Montgomery, Ala.—The Combined Adult Choirs of First United Methodist Church, Montgomery, Ala., directed by Jack Horner; and the Concert Choir of Huntingdon College, Montgomery, Ala., directed by Gene Davis, presented Handel’s “Messiah,” parts II and III, Sunday, March 1, to a large crowd in the church’s sanctuary. They were accompanied by chamber orchestra musicians, including a featured performance by Huntingdon professor of music Dr. Dennis Herrick on trumpet in the piece, “The Trumpet Shall Sound.” “Messiah” featured solo vocal performances by Alex Nishibun (tenor, Class of 2009, Huntingdon College), Jack Horner (tenor), Katie Hoffmaster (alto, Class of 2012, Huntingdon College), Lee Jackson (bass), Michelle Lott (alto), and Susan Adams Cooper (soprano, Class of 1999, Huntingdon College). The combined adult choirs of First United Methodist Church included at least 16 Huntingdon College alumni and current students, including present Huntingdon scholarship students Demetrius Tuck, Jenna Parish, and Mollie Adams.
According to Huntingdon adjunct music instructor James Conely’s notes in the performance program, “Messiah” was composed by George Frideric Handel and first performed in 1742. Most of the words are derived from the Old Testament, especially Psalms and Isaiah. “‘Messiah’ is the best known and most often performed large-scale music of Christianity,” wrote Conely. “It is an oratorio, meaning it tells an epic story through music on a grand scale, with soloists representing individuals, a chorus to respond, and an orchestra for accompaniment.”
Huntingdon and FUMC combined choirs for the performances of “Messiah,” part I, during the Christmas season, 2007, and of Mozart’s “Requiem in D” in the spring of 2006. Huntingdon College, grounded in the Judeo-Christian tradition of the United Methodist Church, is committed to nurturing growth in faith, wisdom, and service and to graduating individuals prepared to succeed in a rapidly changing world.
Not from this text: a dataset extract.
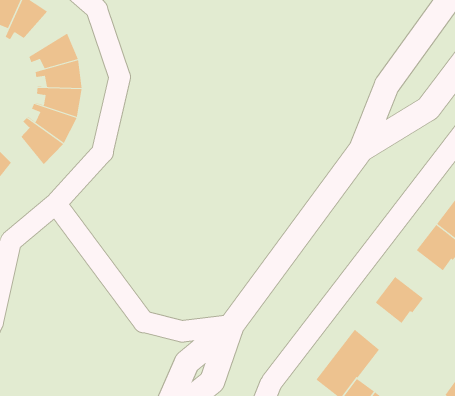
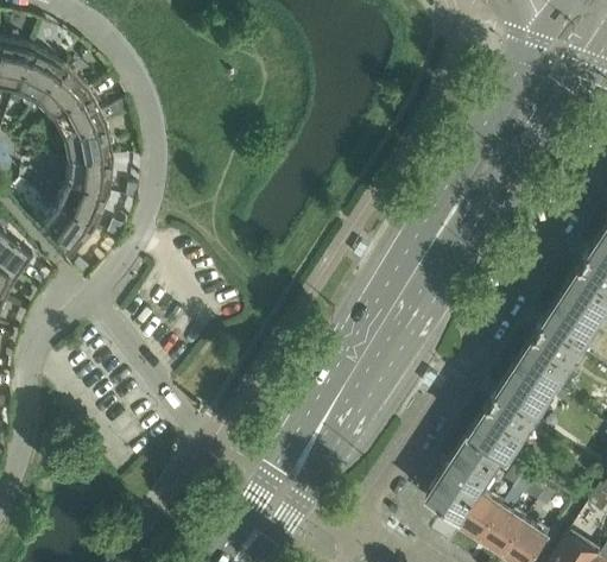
building: none -> [29,67,89,125]
building: none -> [518,329,577,389]
building: none -> [473,398,531,459]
Founded in 1854, Huntingdon is a coeducational liberal arts college. The College motto, “Enter to grow in wisdom; go forth to apply wisdom in service,” is inscribed in stone above the front door of John Jefferson Flowers Hall. Celebrating its centennial year in Montgomery this year, the campus is listed on the National Register of Historic Places.